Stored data
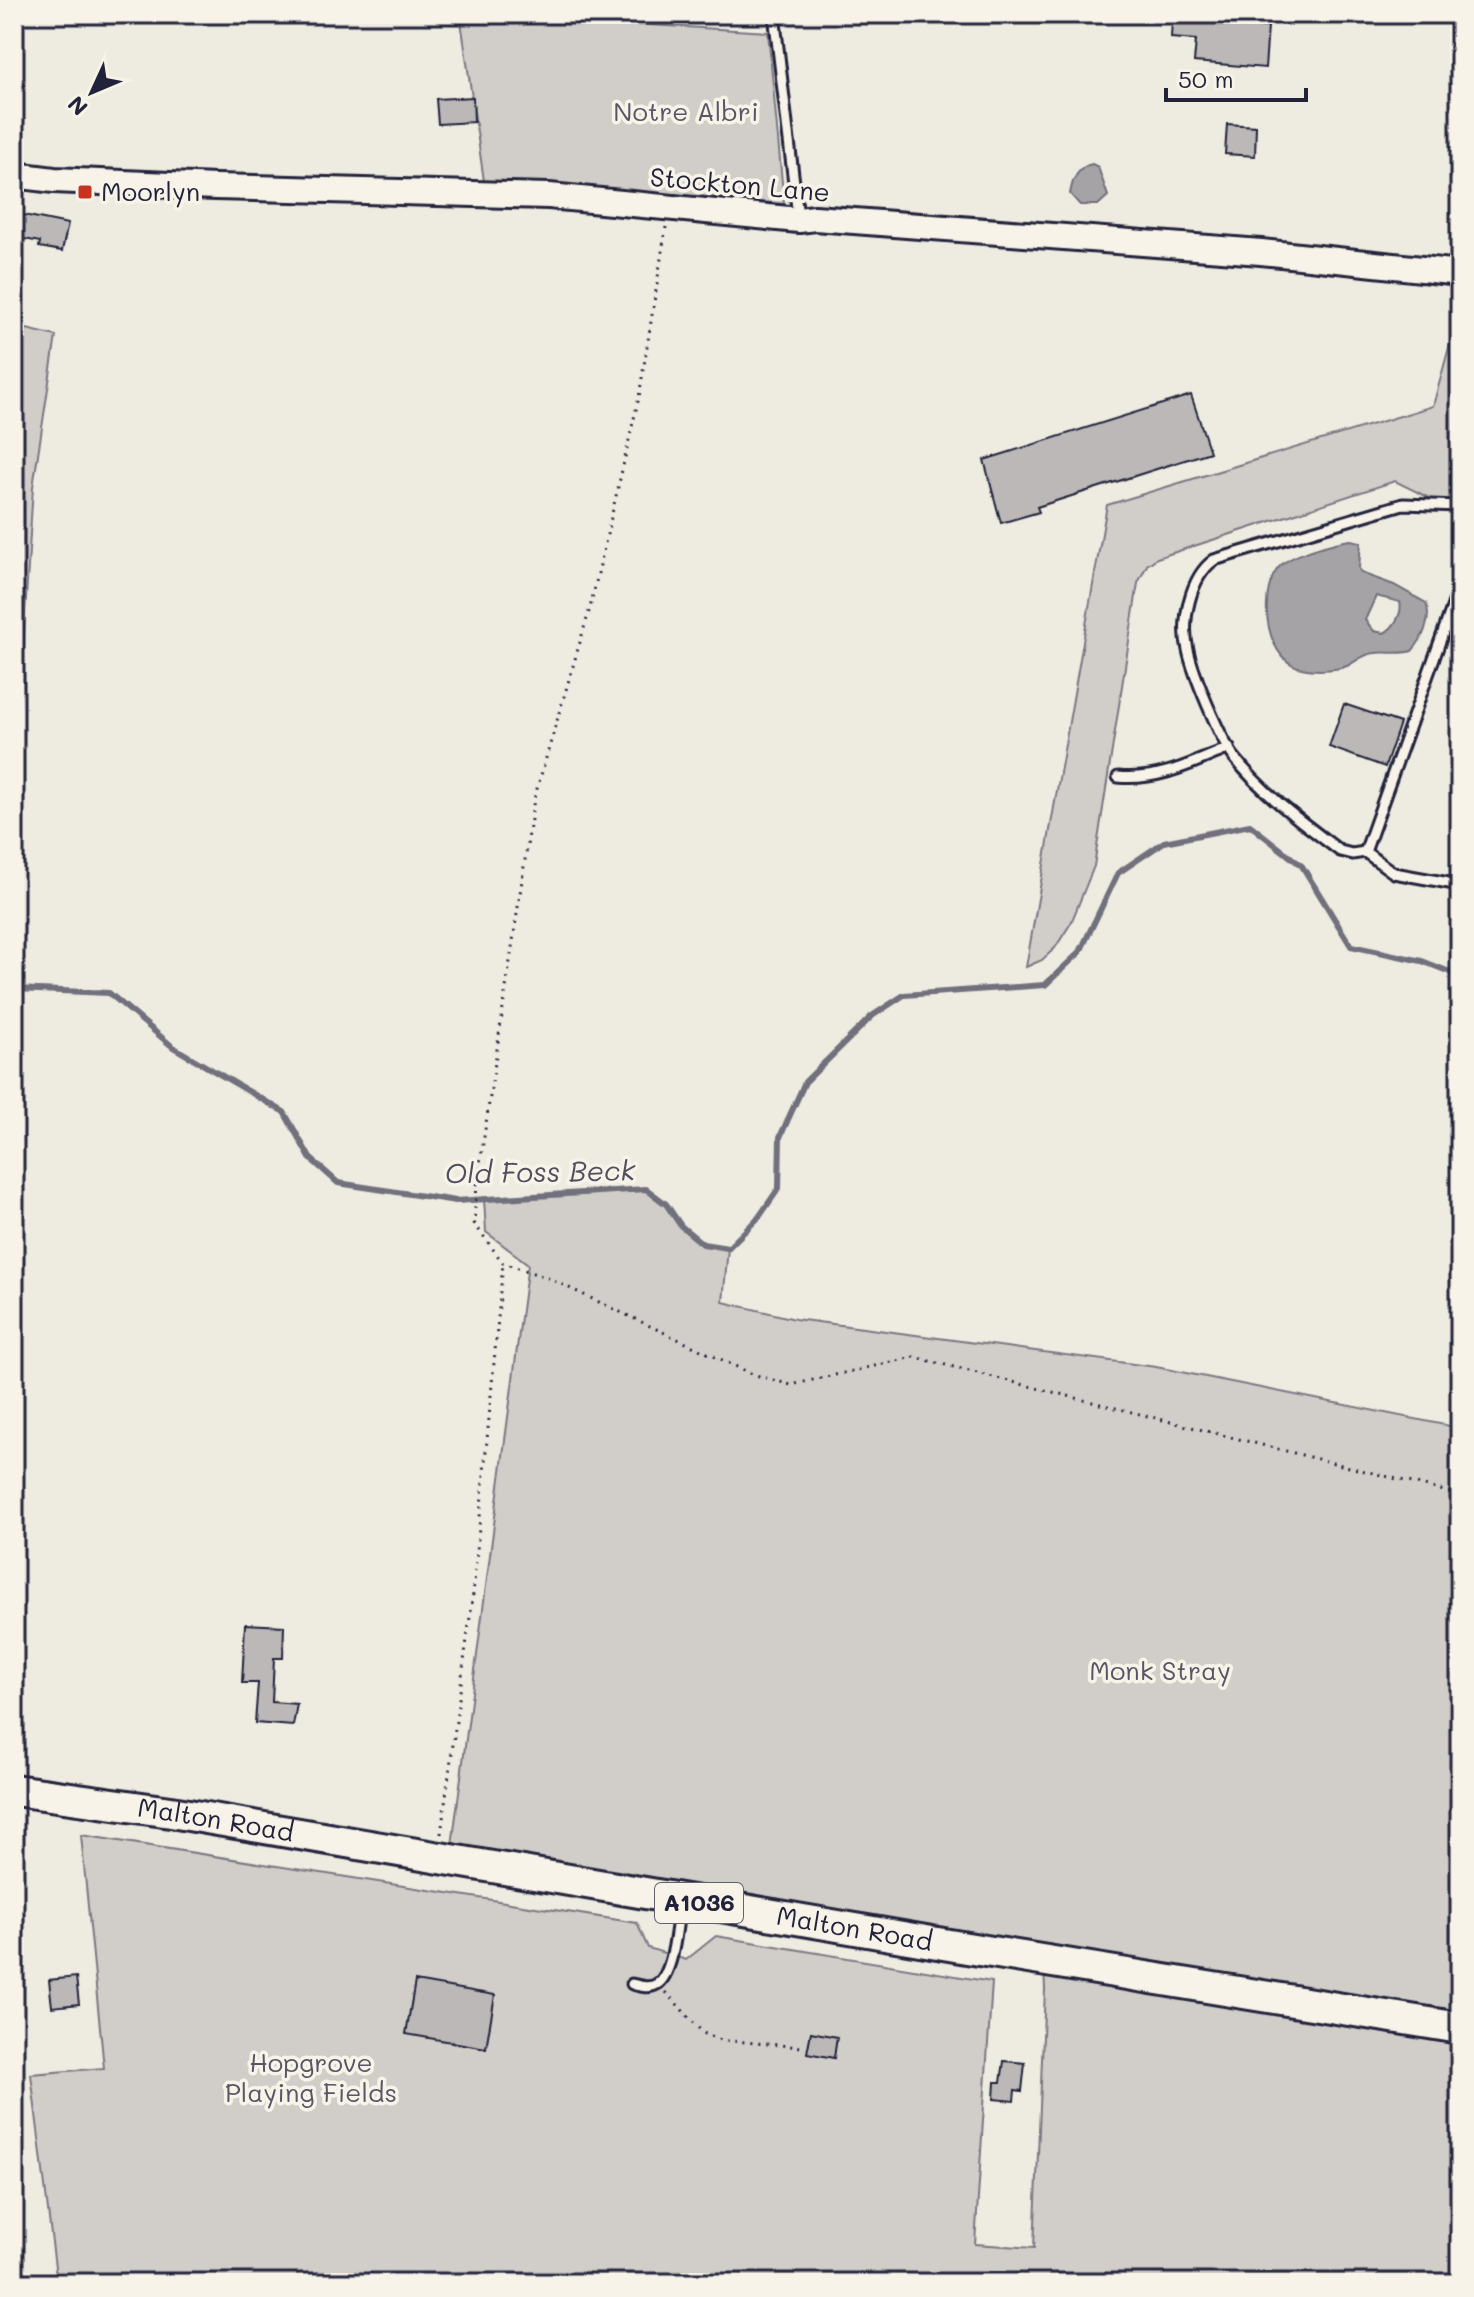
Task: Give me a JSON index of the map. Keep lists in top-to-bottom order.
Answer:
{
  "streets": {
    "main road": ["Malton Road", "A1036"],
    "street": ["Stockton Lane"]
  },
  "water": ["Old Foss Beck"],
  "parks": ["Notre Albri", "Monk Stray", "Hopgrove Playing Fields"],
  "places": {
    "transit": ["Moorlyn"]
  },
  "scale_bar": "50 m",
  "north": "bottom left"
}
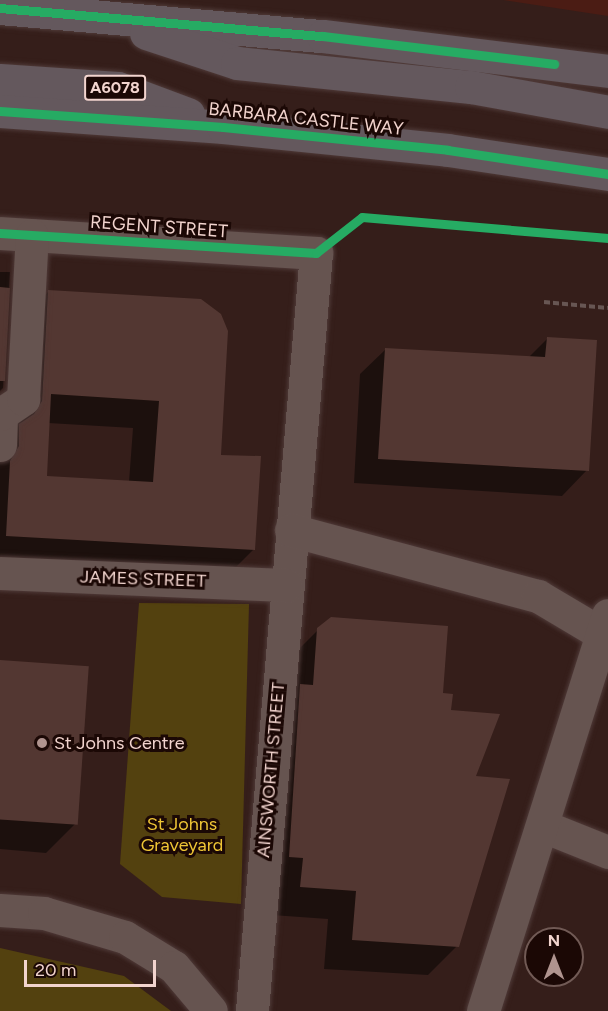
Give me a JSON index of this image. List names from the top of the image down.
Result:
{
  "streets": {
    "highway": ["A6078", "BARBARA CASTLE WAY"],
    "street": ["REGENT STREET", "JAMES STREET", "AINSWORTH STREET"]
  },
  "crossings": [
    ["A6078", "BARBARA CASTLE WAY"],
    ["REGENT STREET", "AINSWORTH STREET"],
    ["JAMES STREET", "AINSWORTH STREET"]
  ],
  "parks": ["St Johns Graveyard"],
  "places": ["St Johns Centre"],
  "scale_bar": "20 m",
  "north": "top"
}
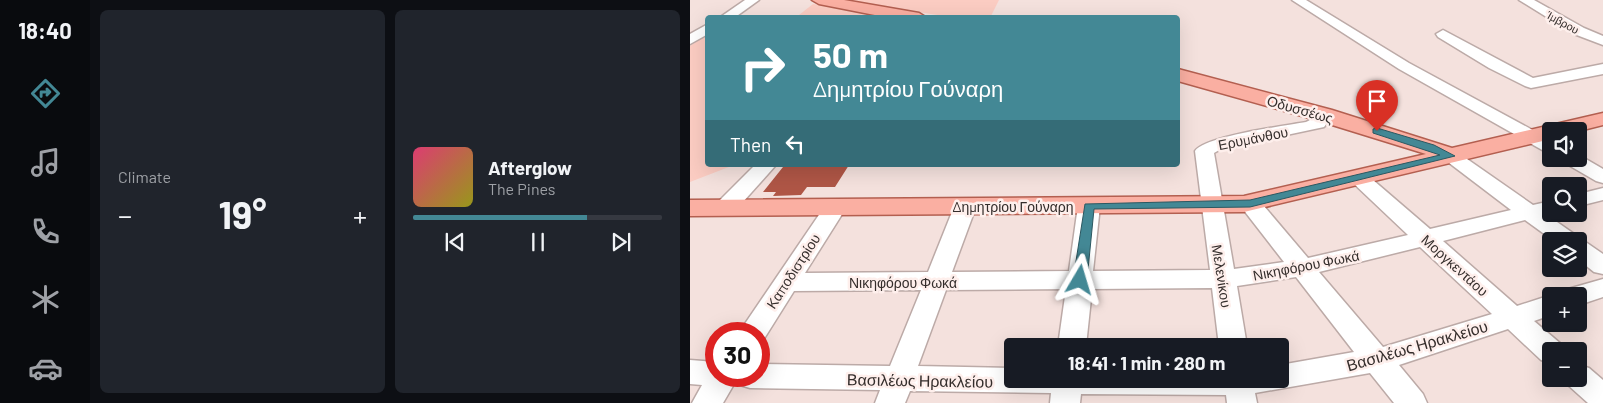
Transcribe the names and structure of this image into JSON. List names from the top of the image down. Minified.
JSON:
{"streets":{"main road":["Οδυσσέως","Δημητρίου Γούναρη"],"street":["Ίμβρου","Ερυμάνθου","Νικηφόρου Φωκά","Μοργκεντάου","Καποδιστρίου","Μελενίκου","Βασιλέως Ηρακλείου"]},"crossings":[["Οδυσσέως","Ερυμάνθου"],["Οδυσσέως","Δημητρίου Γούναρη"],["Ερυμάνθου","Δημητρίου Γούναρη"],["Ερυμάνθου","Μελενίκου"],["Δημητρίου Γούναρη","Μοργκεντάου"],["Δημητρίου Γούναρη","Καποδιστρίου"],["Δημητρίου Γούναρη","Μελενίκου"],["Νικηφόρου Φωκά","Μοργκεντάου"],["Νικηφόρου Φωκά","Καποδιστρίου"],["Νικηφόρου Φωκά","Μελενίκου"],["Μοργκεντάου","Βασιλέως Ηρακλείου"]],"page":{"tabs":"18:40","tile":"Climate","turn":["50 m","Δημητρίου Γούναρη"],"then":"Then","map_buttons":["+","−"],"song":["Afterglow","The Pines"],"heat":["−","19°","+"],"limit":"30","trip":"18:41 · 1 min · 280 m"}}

Required action: Give back only the lines from the one containing "Transcribe the names" through the final line of the entries above, exactly as written, both included.

Exercise result:
Transcribe the names and structure of this image into JSON. List names from the top of the image down. Minified.
JSON:
{"streets":{"main road":["Οδυσσέως","Δημητρίου Γούναρη"],"street":["Ίμβρου","Ερυμάνθου","Νικηφόρου Φωκά","Μοργκεντάου","Καποδιστρίου","Μελενίκου","Βασιλέως Ηρακλείου"]},"crossings":[["Οδυσσέως","Ερυμάνθου"],["Οδυσσέως","Δημητρίου Γούναρη"],["Ερυμάνθου","Δημητρίου Γούναρη"],["Ερυμάνθου","Μελενίκου"],["Δημητρίου Γούναρη","Μοργκεντάου"],["Δημητρίου Γούναρη","Καποδιστρίου"],["Δημητρίου Γούναρη","Μελενίκου"],["Νικηφόρου Φωκά","Μοργκεντάου"],["Νικηφόρου Φωκά","Καποδιστρίου"],["Νικηφόρου Φωκά","Μελενίκου"],["Μοργκεντάου","Βασιλέως Ηρακλείου"]],"page":{"tabs":"18:40","tile":"Climate","turn":["50 m","Δημητρίου Γούναρη"],"then":"Then","map_buttons":["+","−"],"song":["Afterglow","The Pines"],"heat":["−","19°","+"],"limit":"30","trip":"18:41 · 1 min · 280 m"}}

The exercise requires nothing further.